Supplied passage →
———

By Gordon Rugg
Other people frequently appear to behave like idiots. As is often the case, there’s a simple explanation for this, and as is also often the case, the full story is a bit more complex, but still manageably simple once you get your head round it.
First, the simple explanation. People usually behave in a way that looks idiotic for one or more of the three following reasons:
- Sin
- Error
- Slips
This model comes from the literatures on human error and on safety-critical systems; there are variations on the wording and on some of the detail (particularly around slips) but the core concepts are usually the same.
- Sin (or “violations” in the more common version of the name) involves someone deliberately setting out to do the wrong thing. I’ll return later to possible reasons for people doing this.
- Error involves people having mistaken beliefs; for example, they believe that closing a particular valve will solve a particular problem.
- Slips involve someone intending to do one thing, but unintentionally doing something different; for example, intending to press the button on the left, but accidentally pressing the button on the right.
These issues can and do interact with each other; for instance, someone may be planning to do the wrong thing because of an error, but may fail to do that wrong thing because of a slip. In this hypothetical example, the slip may cancel out the error, so that everything ends well, though only by accident. In other cases, the slip may lead to the error having worse effects.
So far, so good. It’s a clear, simple and powerful model that performs well in the real world. When you dig a bit deeper, though, things become more complex before becoming fairly simple again. I’ll start by flipping the question round, which exposes the core problem.
Flipping the question round: What would constitute “correct” behaviour?
Traditional logic is very good at showing how badly normal human beings perform at traditional logic. It’s also very good at working systematically through the consequences of a given set of starting assumptions.
However, it’s not very good at giving solutions for most problems in everyday life. Here’s an example. I was recently driving to work when I heard an alarmingly loud noise that appeared to be coming from my car’s engine. After a few seconds, the noise stopped as suddenly as it had appeared. What would traditional logic tell me to do in that situation?

———

Given information →
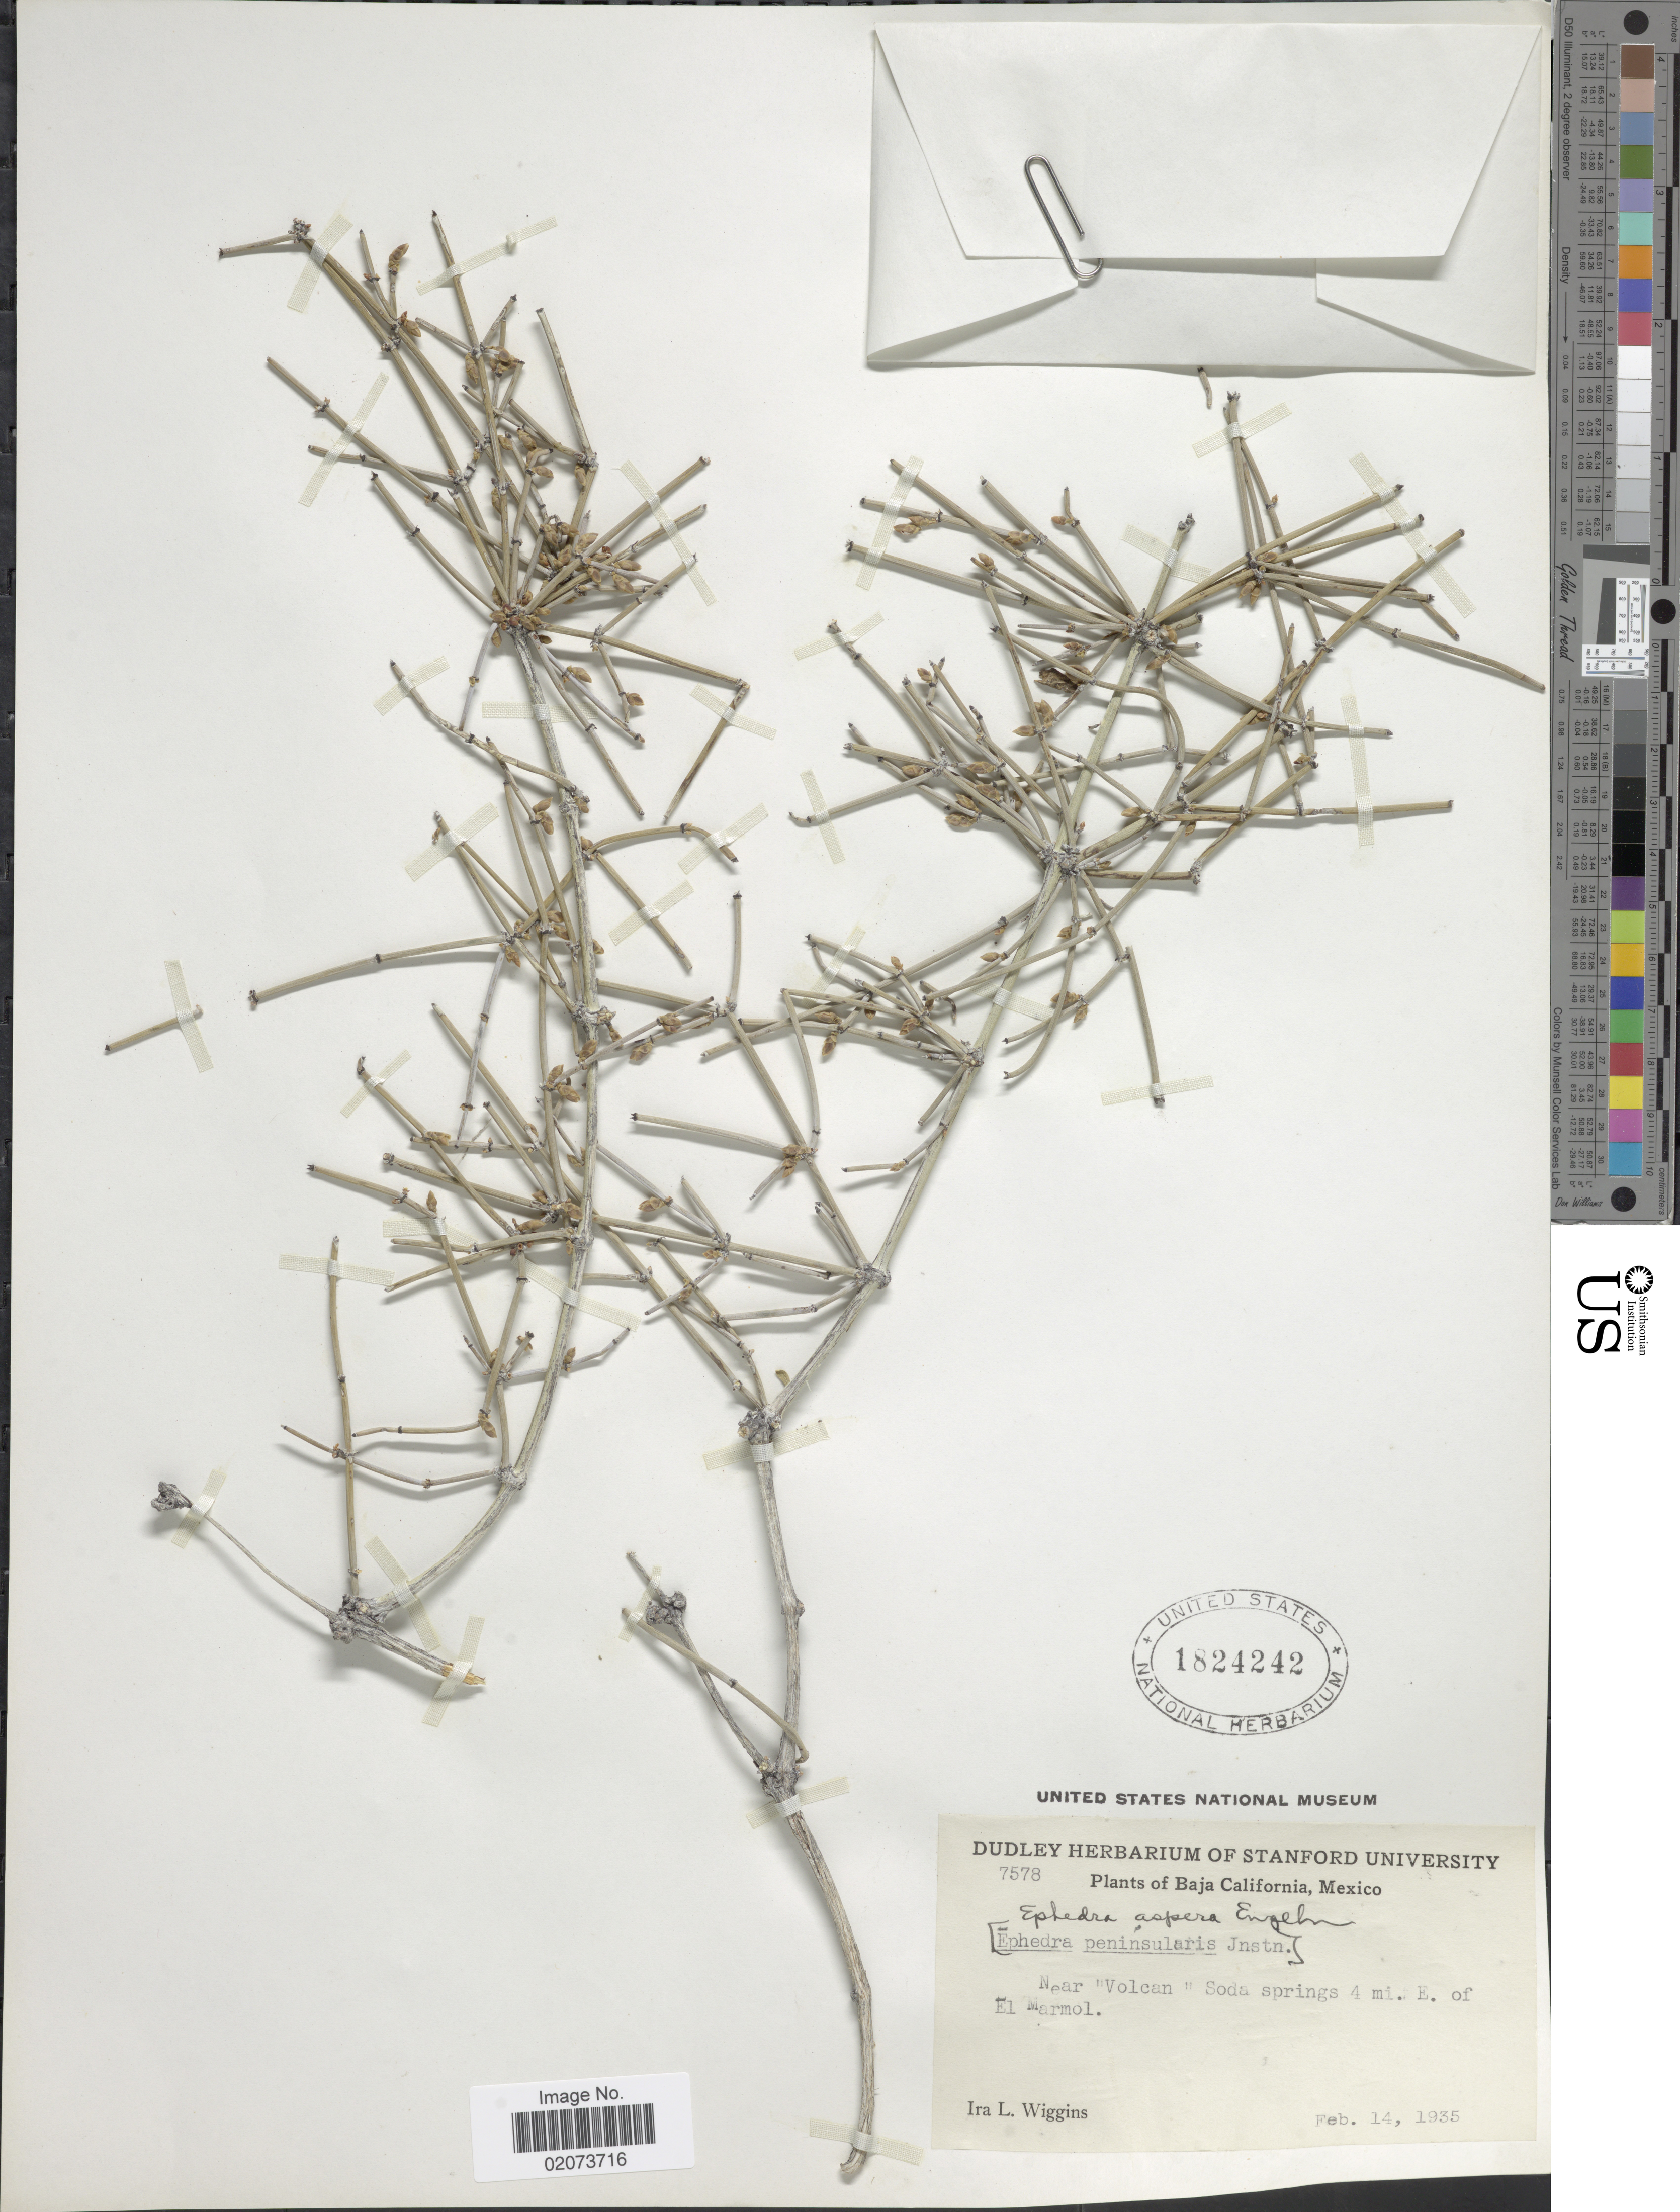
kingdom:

———

Goal of the exercise →
Pick up the essay on why people seem to behave like idiots right after its final question about the car noise, and keep writing it in the same voice.

Answer to the problem →
Traditional logic wouldn’t be able to help much. The core issues in this case involved weighing up the likelihoods and the possible severities of the likely outcomes, such as the risk of the car breaking down on a country road in the middle of nowhere, and the risk of missing a significant meeting at work. They also involved weighing up the likelihood of other explanations for the noise, such as it possibly being a power tool in use on the nearby industrial estate. This in turn led into an endless regress of follow-on questions, such as how likely it was that someone would be using a power tool at 7.30 in the morning.
This is a long way from the “If this is true and that is true then this other thing is true” format of traditional logic, which doesn’t deal in likelihoods. Instead, this is much more like fuzzy logic, which wasn’t invented until well within living memory, or like Bayesian reasoning, which is still hotly debated by logicians and statisticians a couple of centuries after its invention.
So, traditional logic is unable to give guaranteed correct solutions to the majority of real world problems, and therefore people can’t follow a set of guidelines which will guarantee that they never make the wrong decision. In one way, that’s not very encouraging. In another way, it’s reassuring, since you don’t need to feel so bad next time you get something wrong. Probably…
Working through the complexity for sin, error and slips
Why do people commit sin, in the sense of deliberately not doing what they are supposed to do? (I’ll leave the theological sense of “sin” for another day…)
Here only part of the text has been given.